Here, you are using Geographically Weighted Regression (GWR) only to explore the relationship between loan grades and interest rates.

Find and open the Geographically Weighted Regression (GWR) tool and run it with the following parameters:
- Input features : ZIP3Data4Analysis
- Dependent variable : Average Interest Rate
- Explanatory variable(s) : Average Loan Grade Rank
- Output feature class : the name of your output feature class such as AveIntRatesGWRAveLoanGrade
- Kernel type : Fixed
- Bandwidth method : Akaike Information Criterion

Ouch! The tool gives an error. It sounds serious, too!

Actually, this message is more of a caution than a stop sign. When you see this error, you should check the following:

Do you have sufficient features? Because Geographically Weighted Regression (GWR) creates local models, you should have 100 or more features in your Input features dataset. You have 815, so this is not the problem.
Geographically Weighted Regression (GWR) will fail if two or more explanatory variables are redundant. In your case, there is only one explanatory variable in your model, so this is not a problem.
Geographically Weighted Regression (GWR) will also fail when there isn't much variation in the explanatory variable values. Since the loan grades are mean rankings with little variation, this may be what is causing the problem. This may not be fatal, however. Often subtracting the mean from the explanatory variable values allows Geographically Weighted Regression (GWR) to solve. Let's try this.
Remarque :
There are additional suggestions given in the tool documentation for dealing with the severe model design error. Once you've ruled out all other problems, you should identify the explanatory variables that are creating the problem (remove each explanatory variable one by one to identify the stinkers) and try transforming them as described below.

Use the Add Field tool with the following parameters to create a field to hold the transformed values.
- Input Table : ZIP3Data4Analysis
- Field Name : tAveLoanGrade
- Field Type : Float

Determine the mean value for the Average Loan Grade Ranking field by creating a histogram (which also reports the mean, median, and standard deviation).

Right-click the ZIP3Data4Analysis layer in the Contents pane, select Create Chart, and choose Histogram. On the Chart pane, set the X-Axis: Number parameter to Average Loan Grade Rank.

Notice that the mean value is 12.17.

Histogram of average loan grade rankings

Use the Calculate Field tool to compute the transformation of subtracting the mean value from each of the AveLoanGrade values:
- Input Table : ZIP3Data4Analysis
- Field Name : tAveLoanGrade
- Expression : !AveLoanGrade! - 12.17
Run Geographically Weighted Regression (GWR) again, this time using the transformed variable:
- Input features : ZIP3Data4Analysis
- Dependent variable : Average Interest Rate
- Explanatory variable(s) : tAveLoanGrade
- Output feature class : the name of your output feature class such as AveIntRatesGWRAveLoanGrade2
- Kernel type : Fixed
- Bandwidth method : Akaike Information Criterion
This time, there is no error. Expand the status area at the bottom of the Geoprocessing pane to see the tool execution messages. Notice that the model has improved. Because Geographically Weighted Regression (GWR) allows relationships to change at each ZIP3, the adjusted R² value is now almost 97 percent (up from 94 percent).
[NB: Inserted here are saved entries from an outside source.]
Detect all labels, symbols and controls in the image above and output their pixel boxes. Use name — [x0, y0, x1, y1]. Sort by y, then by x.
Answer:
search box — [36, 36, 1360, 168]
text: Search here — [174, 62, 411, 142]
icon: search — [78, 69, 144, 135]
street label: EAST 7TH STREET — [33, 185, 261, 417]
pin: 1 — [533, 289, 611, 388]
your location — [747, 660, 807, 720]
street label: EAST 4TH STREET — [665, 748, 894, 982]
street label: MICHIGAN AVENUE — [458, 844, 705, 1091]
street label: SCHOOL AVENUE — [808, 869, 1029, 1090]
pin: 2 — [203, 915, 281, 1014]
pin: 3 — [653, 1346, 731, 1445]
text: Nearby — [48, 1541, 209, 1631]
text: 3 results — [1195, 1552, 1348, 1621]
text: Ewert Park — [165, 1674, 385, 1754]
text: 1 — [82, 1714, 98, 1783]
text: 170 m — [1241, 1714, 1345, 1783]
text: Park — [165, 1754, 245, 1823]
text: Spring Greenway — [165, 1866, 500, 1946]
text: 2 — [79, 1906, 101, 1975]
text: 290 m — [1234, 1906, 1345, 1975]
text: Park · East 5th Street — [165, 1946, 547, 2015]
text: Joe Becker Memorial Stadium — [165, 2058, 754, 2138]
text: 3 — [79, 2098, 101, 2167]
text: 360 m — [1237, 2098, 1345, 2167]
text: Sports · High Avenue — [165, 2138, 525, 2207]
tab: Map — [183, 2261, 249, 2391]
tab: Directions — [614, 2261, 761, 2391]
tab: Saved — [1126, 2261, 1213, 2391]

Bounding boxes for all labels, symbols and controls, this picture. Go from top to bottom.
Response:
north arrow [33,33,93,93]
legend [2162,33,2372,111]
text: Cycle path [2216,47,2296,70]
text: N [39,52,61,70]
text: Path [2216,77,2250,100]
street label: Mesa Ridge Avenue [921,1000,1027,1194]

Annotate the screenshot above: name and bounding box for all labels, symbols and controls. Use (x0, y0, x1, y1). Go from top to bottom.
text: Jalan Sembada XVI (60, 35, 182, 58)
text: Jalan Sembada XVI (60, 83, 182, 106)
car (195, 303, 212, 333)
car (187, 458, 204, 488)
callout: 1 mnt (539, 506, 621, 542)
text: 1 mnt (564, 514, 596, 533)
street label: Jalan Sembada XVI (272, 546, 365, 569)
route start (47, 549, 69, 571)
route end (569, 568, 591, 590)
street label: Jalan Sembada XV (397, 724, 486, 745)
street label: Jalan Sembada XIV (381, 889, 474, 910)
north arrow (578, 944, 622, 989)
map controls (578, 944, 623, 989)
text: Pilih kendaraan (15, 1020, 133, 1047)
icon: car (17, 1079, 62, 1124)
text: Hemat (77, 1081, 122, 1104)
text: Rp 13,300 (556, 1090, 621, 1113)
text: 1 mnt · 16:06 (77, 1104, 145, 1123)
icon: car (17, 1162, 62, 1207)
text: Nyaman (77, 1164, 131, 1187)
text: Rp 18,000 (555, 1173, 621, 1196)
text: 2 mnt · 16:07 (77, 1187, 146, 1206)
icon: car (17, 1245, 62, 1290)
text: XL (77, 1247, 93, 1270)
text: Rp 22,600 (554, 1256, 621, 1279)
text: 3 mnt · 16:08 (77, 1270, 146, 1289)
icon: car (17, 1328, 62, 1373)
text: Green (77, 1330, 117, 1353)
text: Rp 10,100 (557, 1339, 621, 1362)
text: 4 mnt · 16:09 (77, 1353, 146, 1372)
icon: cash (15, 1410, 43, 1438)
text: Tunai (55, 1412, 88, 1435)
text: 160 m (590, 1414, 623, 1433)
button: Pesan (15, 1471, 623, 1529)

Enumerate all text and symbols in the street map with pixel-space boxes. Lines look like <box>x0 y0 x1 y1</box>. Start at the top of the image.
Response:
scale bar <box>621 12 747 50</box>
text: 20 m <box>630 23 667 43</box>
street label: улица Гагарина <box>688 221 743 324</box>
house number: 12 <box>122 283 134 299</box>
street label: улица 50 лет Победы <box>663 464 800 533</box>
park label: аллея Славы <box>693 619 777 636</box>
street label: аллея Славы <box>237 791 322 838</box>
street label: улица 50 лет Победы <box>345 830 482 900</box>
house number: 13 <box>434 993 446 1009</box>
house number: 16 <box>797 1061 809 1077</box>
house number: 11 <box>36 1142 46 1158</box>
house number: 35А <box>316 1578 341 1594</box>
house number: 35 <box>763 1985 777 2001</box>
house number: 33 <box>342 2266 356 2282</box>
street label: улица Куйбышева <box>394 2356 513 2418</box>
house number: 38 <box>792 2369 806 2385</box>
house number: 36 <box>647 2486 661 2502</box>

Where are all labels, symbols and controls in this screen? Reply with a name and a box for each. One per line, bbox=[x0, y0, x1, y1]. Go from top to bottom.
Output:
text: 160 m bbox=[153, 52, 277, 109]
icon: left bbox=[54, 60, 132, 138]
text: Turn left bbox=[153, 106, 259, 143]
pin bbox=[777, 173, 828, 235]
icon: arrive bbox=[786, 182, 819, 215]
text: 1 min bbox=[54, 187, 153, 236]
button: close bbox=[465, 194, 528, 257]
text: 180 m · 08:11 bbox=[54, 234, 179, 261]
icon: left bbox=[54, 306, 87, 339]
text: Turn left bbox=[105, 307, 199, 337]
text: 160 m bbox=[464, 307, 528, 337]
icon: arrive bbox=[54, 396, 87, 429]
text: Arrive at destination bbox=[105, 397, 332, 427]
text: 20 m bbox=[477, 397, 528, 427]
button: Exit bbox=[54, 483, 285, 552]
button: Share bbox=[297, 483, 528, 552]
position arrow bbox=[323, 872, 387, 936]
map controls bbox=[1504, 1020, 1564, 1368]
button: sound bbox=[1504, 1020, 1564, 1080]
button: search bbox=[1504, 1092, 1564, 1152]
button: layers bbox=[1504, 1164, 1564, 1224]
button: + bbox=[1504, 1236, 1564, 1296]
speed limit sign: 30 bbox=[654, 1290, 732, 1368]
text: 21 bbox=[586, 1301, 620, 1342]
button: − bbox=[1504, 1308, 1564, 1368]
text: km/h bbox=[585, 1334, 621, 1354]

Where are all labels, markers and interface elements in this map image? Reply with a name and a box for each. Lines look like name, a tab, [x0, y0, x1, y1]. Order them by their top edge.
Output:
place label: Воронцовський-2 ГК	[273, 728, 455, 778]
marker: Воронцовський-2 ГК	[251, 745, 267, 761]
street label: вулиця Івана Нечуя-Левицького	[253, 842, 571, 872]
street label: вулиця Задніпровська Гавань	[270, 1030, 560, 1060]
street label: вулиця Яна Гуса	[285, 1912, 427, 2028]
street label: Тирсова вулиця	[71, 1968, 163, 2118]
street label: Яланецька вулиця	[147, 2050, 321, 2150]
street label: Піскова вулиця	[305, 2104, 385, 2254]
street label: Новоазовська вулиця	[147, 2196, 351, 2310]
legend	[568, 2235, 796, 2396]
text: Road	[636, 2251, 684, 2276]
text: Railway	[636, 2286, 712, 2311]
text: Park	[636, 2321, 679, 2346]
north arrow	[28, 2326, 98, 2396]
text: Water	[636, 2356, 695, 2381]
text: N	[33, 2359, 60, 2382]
Like Ordinary Least Squares regression (OLS), the output map from Geographically Weighted Regression (GWR) shows where the model predictions are either higher or lower than the actual average interest rate values. More interesting to your objectives, the output layer also contains a field with the coefficient value for each ZIP3. The larger the coefficient, the stronger the relationship is between average interest rates and average loan grades.

Right-click the AveIntRatesGWRAveLoanGrade2 layer in the Contents pane and choose Symbology.
Set the Field to Coefficient #1 tAveLoanGrade. Set the Method to Quantile. Pick a color ramp that best represents small to large (a graduated color ramp rather than a divergent color ramp). The Yellow-Orange-Brown continuous color ramp, for example, works well.

The lightest areas are the locations where average loan grades have a weak correlation to average interest rates. The darkest areas are locations where this relationship is strong.

GWR coefficient map — Relationship between average interest rates and average loan grade rankings

Final thoughts

This case study presents a workflow that tests the assumed, unquestioned relationship between average loan grades and average interest rates. It evaluates notions of equity and disparate impacts that exhibit spatially. These same methods could be applied to other applications where there are assumed correlations. For example, locations with higher average incomes should pay higher average income taxes. Is this consistently true? Where is it less or more true across the country? Locations with appropriate growing conditions should produce higher yields. Is this always the case, everywhere? If not, why not? Schools with better teacher-to-student ratios should have higher test scores. Testing and mapping these expected relationships may lead to unexpected, and very interesting, findings.